AUSTRALIAN AGRICULTURAL OPERATOR Dan Kennedy, recently returned from a Churchill Fellowship world study on GA safety, believes that insurance payouts of up to A$1 million ($806,500) on turbine agricultural aircraft, more than 60 of which are operated in Australia, may price his industry out of business if accident trends cannot be reversed. Kennedy believes that human-factors (HF) considerations are largely ignored in agricultural aviation.

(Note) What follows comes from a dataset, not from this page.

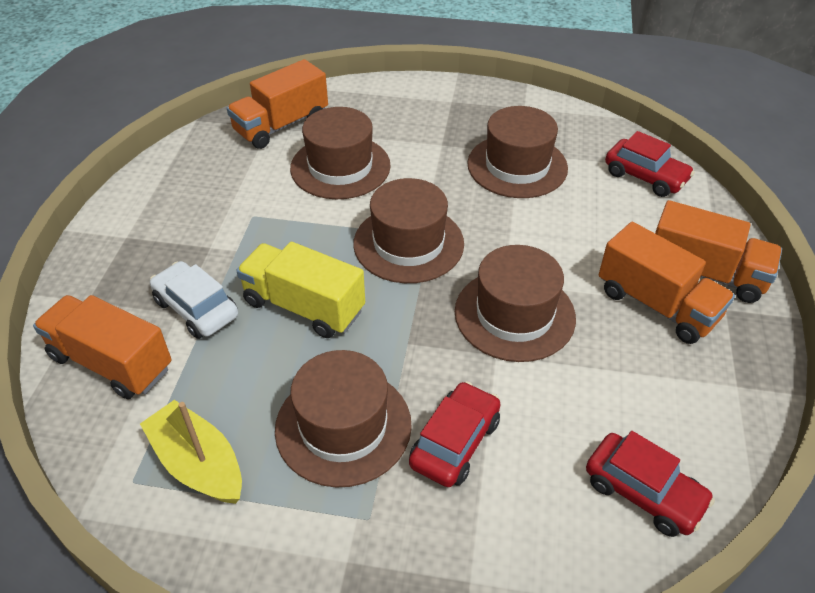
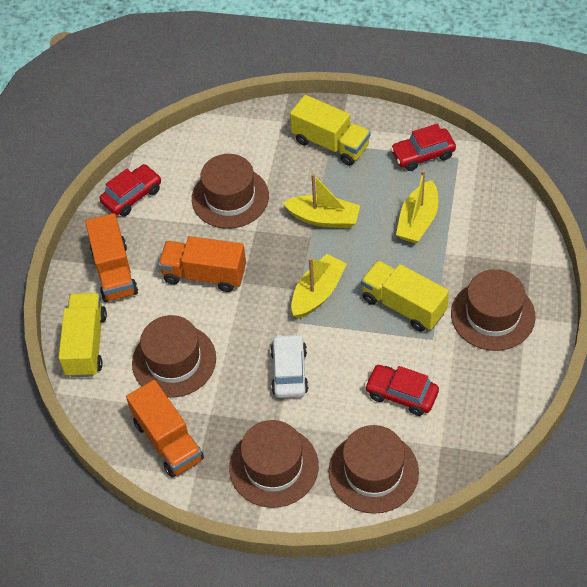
orange truck: 4 -> 3
yellow boat: 1 -> 3
yellow truck: 1 -> 3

"The future of agricultural aviation, given the dangerous nature of the work, will be driven by insurance premiums. Insurers can play a more active role and provide the incentives to employ sound maintenance practices and quality pilots. A good operator should be rewarded with lower premiums or some type of rebate and in turn the number of claims will drop," says Kennedy, who recommends that:
the training syllabus should include comprehensive agricultural-pilot training, including the use of simulators. The same would apply to turbine endorsements. Training must be a continual process, not a one-off event;
an HF investigative model should be used for major accidents. Ideally, insurance companies should fund an independent investigator for the industry Australia-wide, given that the Bureau of Air Safety Investigation and the CASA do not seem to have the resources to do this;
single-pilot crew resource management should be implemented by all operators, as part of a programme starting from early training to instill a safety culture;
a move towards larger, more reliable, equipment would enable operators to do more with less, and in greater safety. Insurance incentives for high-reliability equipment would be a useful motivator.